### Текст
::::::

Ну-с, так едет наш Иван

Эх, был бы я поэтом, то и написал бы «Оду буквоеду», которую начал бы, пусть и с несовершенного, но всё же обращения к Пушкину:
О, великий наш поэт!
Ты прикрыл словами след,
И одержать теперь победу
Возможно только буквоеду.
Ну, а если бы я припомнил пушкинское «Тираны мира! трепещите!», то, наверняка, и добавил бы:
Что?! Дрожите ершоведы!
Да, вышли наши буквоеды,
Чтобы щелчков навесить вам
По носам, рогам и лбам.
Тут, правда, какой-нибудь ершовед-буквоед заметит, что щелчки по рогам не навешивают, и поэтому слово «рога» надо бы заменить. А вот тогда бы я и добил его всего двумя (но какими!) стихами:
Да для таких, как вы, козлов
Сам Пушкин не нашёл бы слов!

::::::

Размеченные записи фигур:
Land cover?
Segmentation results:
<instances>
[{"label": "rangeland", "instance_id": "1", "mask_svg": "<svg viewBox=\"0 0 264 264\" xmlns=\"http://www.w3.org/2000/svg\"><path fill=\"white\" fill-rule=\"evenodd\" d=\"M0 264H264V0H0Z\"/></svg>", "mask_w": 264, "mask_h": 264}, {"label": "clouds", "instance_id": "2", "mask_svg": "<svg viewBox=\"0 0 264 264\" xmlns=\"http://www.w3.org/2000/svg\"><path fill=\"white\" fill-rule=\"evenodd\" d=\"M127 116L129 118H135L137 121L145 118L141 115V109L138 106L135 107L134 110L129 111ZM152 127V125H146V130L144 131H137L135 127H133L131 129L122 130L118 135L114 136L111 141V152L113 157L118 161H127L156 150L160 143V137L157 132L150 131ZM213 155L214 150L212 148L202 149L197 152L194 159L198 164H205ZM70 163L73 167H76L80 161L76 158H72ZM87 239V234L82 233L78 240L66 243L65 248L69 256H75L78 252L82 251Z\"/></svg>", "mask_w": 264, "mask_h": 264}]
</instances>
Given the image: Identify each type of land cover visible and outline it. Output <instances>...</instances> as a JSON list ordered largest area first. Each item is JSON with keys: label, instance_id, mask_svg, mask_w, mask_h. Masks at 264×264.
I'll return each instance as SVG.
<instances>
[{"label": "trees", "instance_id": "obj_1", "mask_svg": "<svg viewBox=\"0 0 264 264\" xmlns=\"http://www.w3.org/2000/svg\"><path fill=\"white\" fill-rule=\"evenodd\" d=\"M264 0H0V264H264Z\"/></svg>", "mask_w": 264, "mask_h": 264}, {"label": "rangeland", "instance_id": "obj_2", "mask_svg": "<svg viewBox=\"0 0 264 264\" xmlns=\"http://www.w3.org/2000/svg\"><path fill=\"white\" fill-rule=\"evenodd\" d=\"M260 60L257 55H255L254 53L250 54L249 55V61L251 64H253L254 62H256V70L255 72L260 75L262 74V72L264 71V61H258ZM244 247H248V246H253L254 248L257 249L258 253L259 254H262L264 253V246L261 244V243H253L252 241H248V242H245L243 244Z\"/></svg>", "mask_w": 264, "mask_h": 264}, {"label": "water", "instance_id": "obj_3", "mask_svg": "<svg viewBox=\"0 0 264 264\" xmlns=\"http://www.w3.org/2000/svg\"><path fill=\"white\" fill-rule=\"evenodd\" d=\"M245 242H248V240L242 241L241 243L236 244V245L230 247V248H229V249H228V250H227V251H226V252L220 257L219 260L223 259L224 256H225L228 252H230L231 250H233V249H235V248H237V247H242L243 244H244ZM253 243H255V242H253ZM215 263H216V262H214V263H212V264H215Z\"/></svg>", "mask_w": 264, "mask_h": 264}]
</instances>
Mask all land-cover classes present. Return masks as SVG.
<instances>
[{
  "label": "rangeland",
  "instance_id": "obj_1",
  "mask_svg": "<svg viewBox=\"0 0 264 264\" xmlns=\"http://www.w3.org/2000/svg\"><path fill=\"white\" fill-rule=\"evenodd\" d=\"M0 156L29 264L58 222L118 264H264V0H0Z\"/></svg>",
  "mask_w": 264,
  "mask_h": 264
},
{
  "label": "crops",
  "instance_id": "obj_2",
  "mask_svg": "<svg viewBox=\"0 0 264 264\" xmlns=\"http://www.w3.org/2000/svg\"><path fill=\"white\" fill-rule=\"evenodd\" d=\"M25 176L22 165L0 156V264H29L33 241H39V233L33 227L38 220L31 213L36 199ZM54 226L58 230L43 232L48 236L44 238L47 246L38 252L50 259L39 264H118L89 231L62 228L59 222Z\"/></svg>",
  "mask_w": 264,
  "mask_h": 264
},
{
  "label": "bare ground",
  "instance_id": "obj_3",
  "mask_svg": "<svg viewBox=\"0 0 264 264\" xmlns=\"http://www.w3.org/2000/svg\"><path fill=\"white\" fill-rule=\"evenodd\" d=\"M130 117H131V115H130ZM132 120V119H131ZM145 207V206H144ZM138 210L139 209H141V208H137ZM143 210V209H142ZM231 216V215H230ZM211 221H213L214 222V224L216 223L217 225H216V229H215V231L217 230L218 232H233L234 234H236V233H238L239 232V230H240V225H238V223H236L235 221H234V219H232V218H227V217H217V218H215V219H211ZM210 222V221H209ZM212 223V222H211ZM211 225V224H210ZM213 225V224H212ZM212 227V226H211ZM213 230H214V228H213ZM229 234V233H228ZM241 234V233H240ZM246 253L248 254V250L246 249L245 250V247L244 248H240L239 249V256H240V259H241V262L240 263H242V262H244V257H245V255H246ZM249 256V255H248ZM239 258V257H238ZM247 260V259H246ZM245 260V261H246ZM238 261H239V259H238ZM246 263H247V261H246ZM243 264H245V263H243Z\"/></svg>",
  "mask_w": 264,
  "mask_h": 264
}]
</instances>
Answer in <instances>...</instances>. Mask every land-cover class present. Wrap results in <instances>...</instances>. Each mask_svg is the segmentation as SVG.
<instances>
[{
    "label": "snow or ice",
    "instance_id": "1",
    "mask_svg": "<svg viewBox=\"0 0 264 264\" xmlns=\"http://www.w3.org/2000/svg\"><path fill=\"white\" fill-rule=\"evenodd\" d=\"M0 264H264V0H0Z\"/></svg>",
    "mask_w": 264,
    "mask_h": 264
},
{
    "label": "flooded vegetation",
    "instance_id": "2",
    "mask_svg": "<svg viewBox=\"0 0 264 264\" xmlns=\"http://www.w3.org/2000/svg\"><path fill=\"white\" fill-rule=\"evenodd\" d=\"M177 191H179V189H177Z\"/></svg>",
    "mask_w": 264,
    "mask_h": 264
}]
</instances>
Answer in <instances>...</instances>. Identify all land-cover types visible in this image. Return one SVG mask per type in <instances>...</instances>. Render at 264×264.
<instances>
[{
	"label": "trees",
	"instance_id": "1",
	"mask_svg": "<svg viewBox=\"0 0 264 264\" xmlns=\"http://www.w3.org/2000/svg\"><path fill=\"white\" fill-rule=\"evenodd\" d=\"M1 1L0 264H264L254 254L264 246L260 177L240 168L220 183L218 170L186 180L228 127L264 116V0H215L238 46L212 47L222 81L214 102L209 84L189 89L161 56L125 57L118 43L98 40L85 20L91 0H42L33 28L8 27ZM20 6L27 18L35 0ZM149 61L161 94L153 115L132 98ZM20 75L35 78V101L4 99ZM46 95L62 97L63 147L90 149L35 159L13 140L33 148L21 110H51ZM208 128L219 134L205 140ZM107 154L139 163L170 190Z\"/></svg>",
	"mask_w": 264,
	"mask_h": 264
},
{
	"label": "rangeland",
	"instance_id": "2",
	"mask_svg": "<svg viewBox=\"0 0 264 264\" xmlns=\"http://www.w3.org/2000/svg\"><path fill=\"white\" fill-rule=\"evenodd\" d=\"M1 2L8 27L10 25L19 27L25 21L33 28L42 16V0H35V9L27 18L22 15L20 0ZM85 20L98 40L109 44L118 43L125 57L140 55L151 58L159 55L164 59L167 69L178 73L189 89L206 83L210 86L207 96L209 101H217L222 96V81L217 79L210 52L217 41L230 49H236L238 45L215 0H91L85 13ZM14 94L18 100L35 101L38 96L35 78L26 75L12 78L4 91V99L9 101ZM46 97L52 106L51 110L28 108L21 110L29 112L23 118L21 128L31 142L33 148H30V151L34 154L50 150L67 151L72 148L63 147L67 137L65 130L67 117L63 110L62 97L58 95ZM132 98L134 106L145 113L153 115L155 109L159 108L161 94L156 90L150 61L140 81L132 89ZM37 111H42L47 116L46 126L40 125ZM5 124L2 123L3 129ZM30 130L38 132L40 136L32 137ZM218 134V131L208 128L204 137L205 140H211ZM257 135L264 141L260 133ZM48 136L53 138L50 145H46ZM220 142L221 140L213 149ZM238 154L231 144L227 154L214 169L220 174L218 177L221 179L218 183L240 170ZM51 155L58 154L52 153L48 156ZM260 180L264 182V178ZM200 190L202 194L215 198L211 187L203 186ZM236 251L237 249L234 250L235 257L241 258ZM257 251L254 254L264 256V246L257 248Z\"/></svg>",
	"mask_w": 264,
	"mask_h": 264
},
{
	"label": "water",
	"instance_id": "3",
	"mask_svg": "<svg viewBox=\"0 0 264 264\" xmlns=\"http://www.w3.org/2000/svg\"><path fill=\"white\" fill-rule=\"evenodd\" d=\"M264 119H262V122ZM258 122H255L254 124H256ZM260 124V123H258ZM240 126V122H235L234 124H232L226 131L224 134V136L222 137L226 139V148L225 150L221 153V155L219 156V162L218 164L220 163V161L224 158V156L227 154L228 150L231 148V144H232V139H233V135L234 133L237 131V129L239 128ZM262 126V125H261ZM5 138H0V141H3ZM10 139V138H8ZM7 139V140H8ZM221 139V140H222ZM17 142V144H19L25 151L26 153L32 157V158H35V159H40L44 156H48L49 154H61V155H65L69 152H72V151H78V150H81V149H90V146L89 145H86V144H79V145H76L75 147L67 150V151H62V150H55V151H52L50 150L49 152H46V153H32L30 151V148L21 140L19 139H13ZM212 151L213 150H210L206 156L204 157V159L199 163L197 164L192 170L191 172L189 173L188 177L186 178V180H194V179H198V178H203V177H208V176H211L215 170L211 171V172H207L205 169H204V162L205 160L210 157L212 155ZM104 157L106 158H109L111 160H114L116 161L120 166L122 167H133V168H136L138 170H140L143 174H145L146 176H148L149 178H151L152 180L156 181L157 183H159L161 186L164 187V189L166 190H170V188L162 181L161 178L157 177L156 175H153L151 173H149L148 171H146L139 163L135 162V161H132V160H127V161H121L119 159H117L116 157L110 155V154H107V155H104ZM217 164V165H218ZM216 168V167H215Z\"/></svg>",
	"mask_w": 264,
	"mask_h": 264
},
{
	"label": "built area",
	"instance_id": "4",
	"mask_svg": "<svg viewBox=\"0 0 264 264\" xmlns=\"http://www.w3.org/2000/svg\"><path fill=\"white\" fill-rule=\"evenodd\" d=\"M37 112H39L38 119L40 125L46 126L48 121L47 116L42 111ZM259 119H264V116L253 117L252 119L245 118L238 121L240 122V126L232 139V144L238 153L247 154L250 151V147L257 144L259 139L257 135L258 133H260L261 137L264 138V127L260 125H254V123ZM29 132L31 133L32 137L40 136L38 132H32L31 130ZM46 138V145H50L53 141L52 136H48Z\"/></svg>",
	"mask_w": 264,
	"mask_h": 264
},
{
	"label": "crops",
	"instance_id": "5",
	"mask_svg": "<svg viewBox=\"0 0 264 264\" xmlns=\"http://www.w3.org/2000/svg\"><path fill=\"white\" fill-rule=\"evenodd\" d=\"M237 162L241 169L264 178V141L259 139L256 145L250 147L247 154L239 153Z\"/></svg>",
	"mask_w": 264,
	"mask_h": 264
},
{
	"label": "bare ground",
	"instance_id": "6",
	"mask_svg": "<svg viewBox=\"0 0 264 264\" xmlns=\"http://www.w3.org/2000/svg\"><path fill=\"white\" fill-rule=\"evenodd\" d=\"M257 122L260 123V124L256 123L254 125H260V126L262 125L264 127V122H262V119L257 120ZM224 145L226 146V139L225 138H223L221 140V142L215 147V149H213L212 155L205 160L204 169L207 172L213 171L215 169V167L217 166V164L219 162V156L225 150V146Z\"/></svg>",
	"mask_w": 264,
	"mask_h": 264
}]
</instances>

::::::

### Задания
[A] Перепишите полностью текст про буквоедов, не меняя в нём ни одного знака.
[B] Приведите из строк выше каждую, в которой встречается слово «cover».

### Ответы к заданиям
[A]
Ну-с, так едет наш Иван

Эх, был бы я поэтом, то и написал бы «Оду буквоеду», которую начал бы, пусть и с несовершенного, но всё же обращения к Пушкину:
О, великий наш поэт!
Ты прикрыл словами след,
И одержать теперь победу
Возможно только буквоеду.
Ну, а если бы я припомнил пушкинское «Тираны мира! трепещите!», то, наверняка, и добавил бы:
Что?! Дрожите ершоведы!
Да, вышли наши буквоеды,
Чтобы щелчков навесить вам
По носам, рогам и лбам.
Тут, правда, какой-нибудь ершовед-буквоед заметит, что щелчки по рогам не навешивают, и поэтому слово «рога» надо бы заменить. А вот тогда бы я и добил его всего двумя (но какими!) стихами:
Да для таких, как вы, козлов
Сам Пушкин не нашёл бы слов!

[B]
Land cover?
Given the image: Identify each type of land cover visible and outline it. Output <instances>...</instances> as a JSON list ordered largest area first. Each item is JSON with keys: label, instance_id, mask_svg, mask_w, mask_h. Masks at 264×264.
Mask all land-cover classes present. Return masks as SVG.
Answer in <instances>...</instances>. Mask every land-cover class present. Wrap results in <instances>...</instances>. Each mask_svg is the segmentation as SVG.
Answer in <instances>...</instances>. Identify all land-cover types visible in this image. Return one SVG mask per type in <instances>...</instances>. Render at 264×264.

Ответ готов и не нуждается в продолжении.